SHM Diblokir Tapi Tetap Bisa Balik Nama, Kuasa Hukum Gugat Proses Lelang Rumah di Jemur Wonosari
- Redaksi
- Kamis, 20 Februari 2025 09:53
- 50 Lihat
- Berita Umum

Surabaya – Proses lelang rumah di Jalan Jemur Wonosari, Surabaya, yang diduga sarat kejanggalan, kini berbuntut gugatan hukum. Lukman Ibrahim, seorang pengusaha, melalui tim hukumnya resmi menggugat Bank Rakyat Indonesia (BRI) Cabang Jemursari, Kantor Pelayanan Kekayaan Negara dan Lelang (KPKNL) Surabaya, serta notaris terkait atas dugaan Perbuatan Melawan Hukum (PMH).
Kasus ini bermula ketika Lukman, pemilik rumah di Jemur Wonosari Blok JJ/03, mendapati bahwa Sertifikat Hak Milik (SHM) Nomor 3095 atas nama Lu’lu’ul Ilmiyah telah beralih meski sudah ada pencatatan blokir di Kantor Pertanahan Surabaya 1. Blokir tersebut didaftarkan oleh kuasa hukumnya, Dwi Heri Mustika, berdasarkan Surat Perintah Setor tertanggal 2 Desember 2024.
Dwi Heri Mustika menyatakan terkejut ketika kliennya mendapat panggilan Aanmaning dari Pengadilan Negeri (PN) Surabaya. “Kami heran bagaimana mungkin SHM sudah beralih nama, padahal sudah ada pendaftaran blokir. Ada apa ini?” ungkapnya dalam konferensi pers, Rabu (19/2/2025), di Surabaya.
Tak hanya itu, Dwi menduga ada ‘main mata’ antara pihak BRI dan KPKNL Surabaya.

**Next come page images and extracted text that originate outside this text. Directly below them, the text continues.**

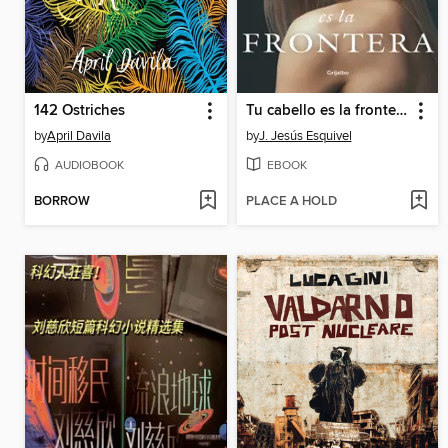
142 Ostriches
Tu cabello es la frontera
by
April Davila
by
J. Jesús Esquivel
AUDIOBOOK
EBOOK
BORROW
PLACE A HOLD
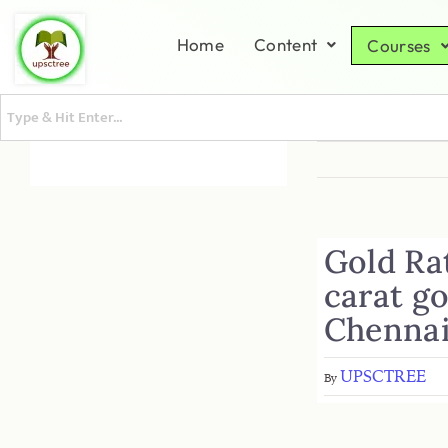
Home
Content
Courses
Gold Rat
carat go
Chennai
UPSCTREE
By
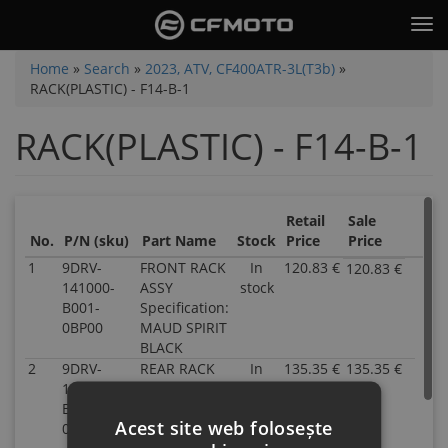
Skip
Tog
to
nav
main
You
Home
»
Search
»
2023, ATV, CF400ATR-3L(T3b)
»
content
RACK(PLASTIC) - F14-B-1
are
here
RACK(PLASTIC) - F14-B-1
Retail
Sale
No.
P/N (sku)
Part Name
Stock
Price
Price
1
9DRV-
FRONT RACK
In
120.83 €
120.83 €
P/N
141000-
ASSY
stock
9DR
B001-
Specification:
141
0BP00
MAUD SPIRIT
B00
BLACK
0BP
2
9DRV-
REAR RACK
In
135.35 €
135.35 €
Inve
P/N
142000-
ASSY
stock
16.0
9DR
B001-
Specification:
Part
142
Acest site web folosește
0BP00
MAUD SPIRIT
Nam
B00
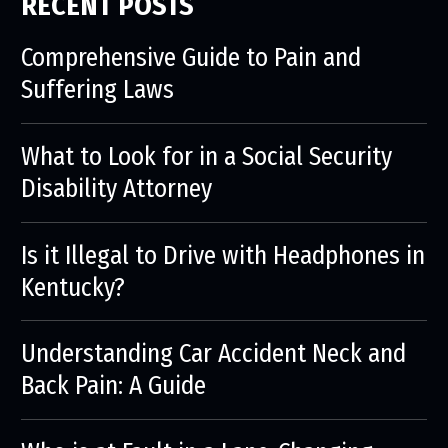
RECENT POSTS
Comprehensive Guide to Pain and
Suffering Laws
What to Look for in a Social Security
Disability Attorney
Is it Illegal to Drive with Headphones in
Kentucky?
Understanding Car Accident Neck and
Back Pain: A Guide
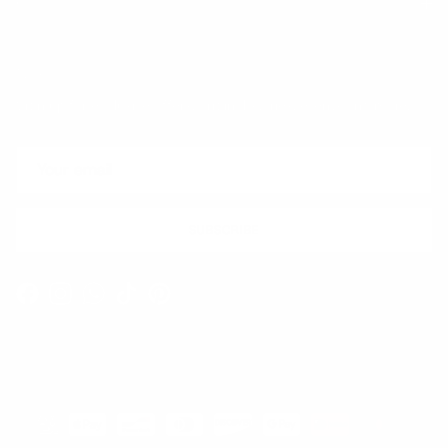
Quick links
Newsletter
Sign up for exclusive offers, original stories, events and more.
SUBSCRIBE
Facebook
Instagram
WhatsApp
TikTok
Pinterest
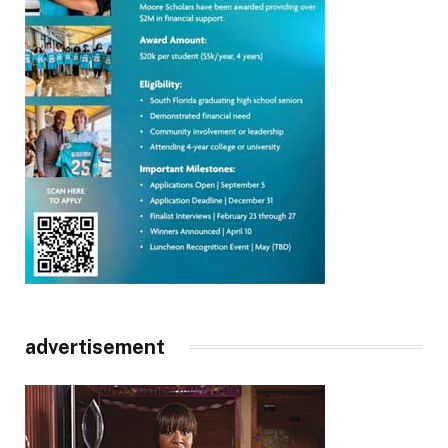
advertisement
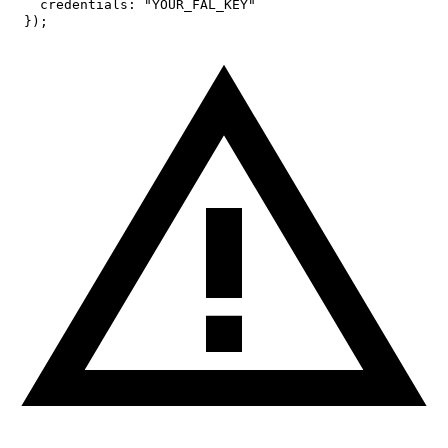
credentials
:
"YOUR_FAL_KEY"
}
)
;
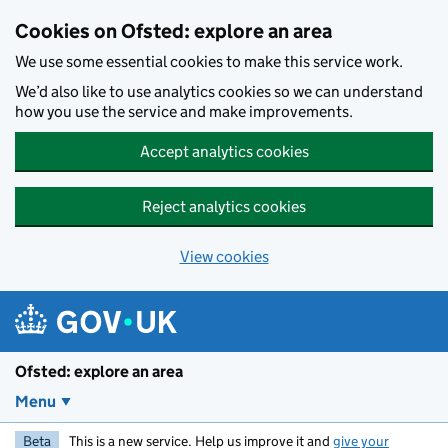
Skip to main content
Cookies on Ofsted: explore an area
We use some essential cookies to make this service work.
We’d also like to use analytics cookies so we can understand
how you use the service and make improvements.
Accept analytics cookies
Reject analytics cookies
View cookies
Ofsted: explore an area
Menu
Beta
This is a new service. Help us improve it and
give your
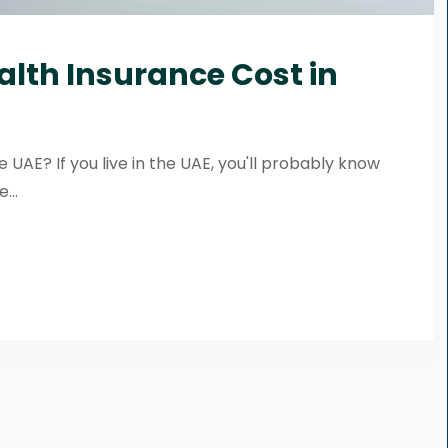
alth Insurance Cost in
 UAE? If you live in the UAE, you'll probably know
...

Dugaan ini muncul setelah dua surat yang dikirimkan kepada kedua lembaga tersebut tidak memberikan jawaban jelas terkait siapa pemenang lelang rumah milik Lukman. “Klien kami punya itikad baik untuk membeli kembali rumahnya, tapi tidak ada transparansi. Apakah lelang ini dilakukan secara tertutup dengan harga jauh di bawah pasaran,"ujarnya.
Lukman mengungkapkan bahwa rumahnya dijadikan agunan ke BRI untuk modal usaha dengan nilai kredit Rp3,2 miliar. Namun, ketika mengalami kendala finansial, rumah tersebut dilelang dengan harga yang dinilainya tidak wajar. “Rumah saya yang bernilai Rp2,4 miliar justru dilelang hanya Rp600 juta. Ini sangat tidak masuk akal,” katanya.
Menurutnya, harga lelang seharusnya mengikuti ketentuan minimal 60-70% dari nilai pasar. Fakta bahwa asetnya dilelang jauh di bawah harga wajar semakin memperkuat kecurigaan adanya penyimpangan dalam proses eksekusi.
Atas dugaan pelanggaran ini, Lukman bersama tim hukumnya mengajukan gugatan PMH terhadap pihak-pihak yang terlibat. Tak lama setelah gugatan diajukan, Lu’lu’ul Ilmiyah justru mengajukan permohonan eksekusi ke PN Surabaya.
“Kami hanya ingin keadilan. Jika gugatan kami menang, apakah aset yang sudah dialihkan bisa dikembalikan. Mengapa eksekusi dilakukan dengan terburu-buru,” pungkas Lukman dengan nada kecewa.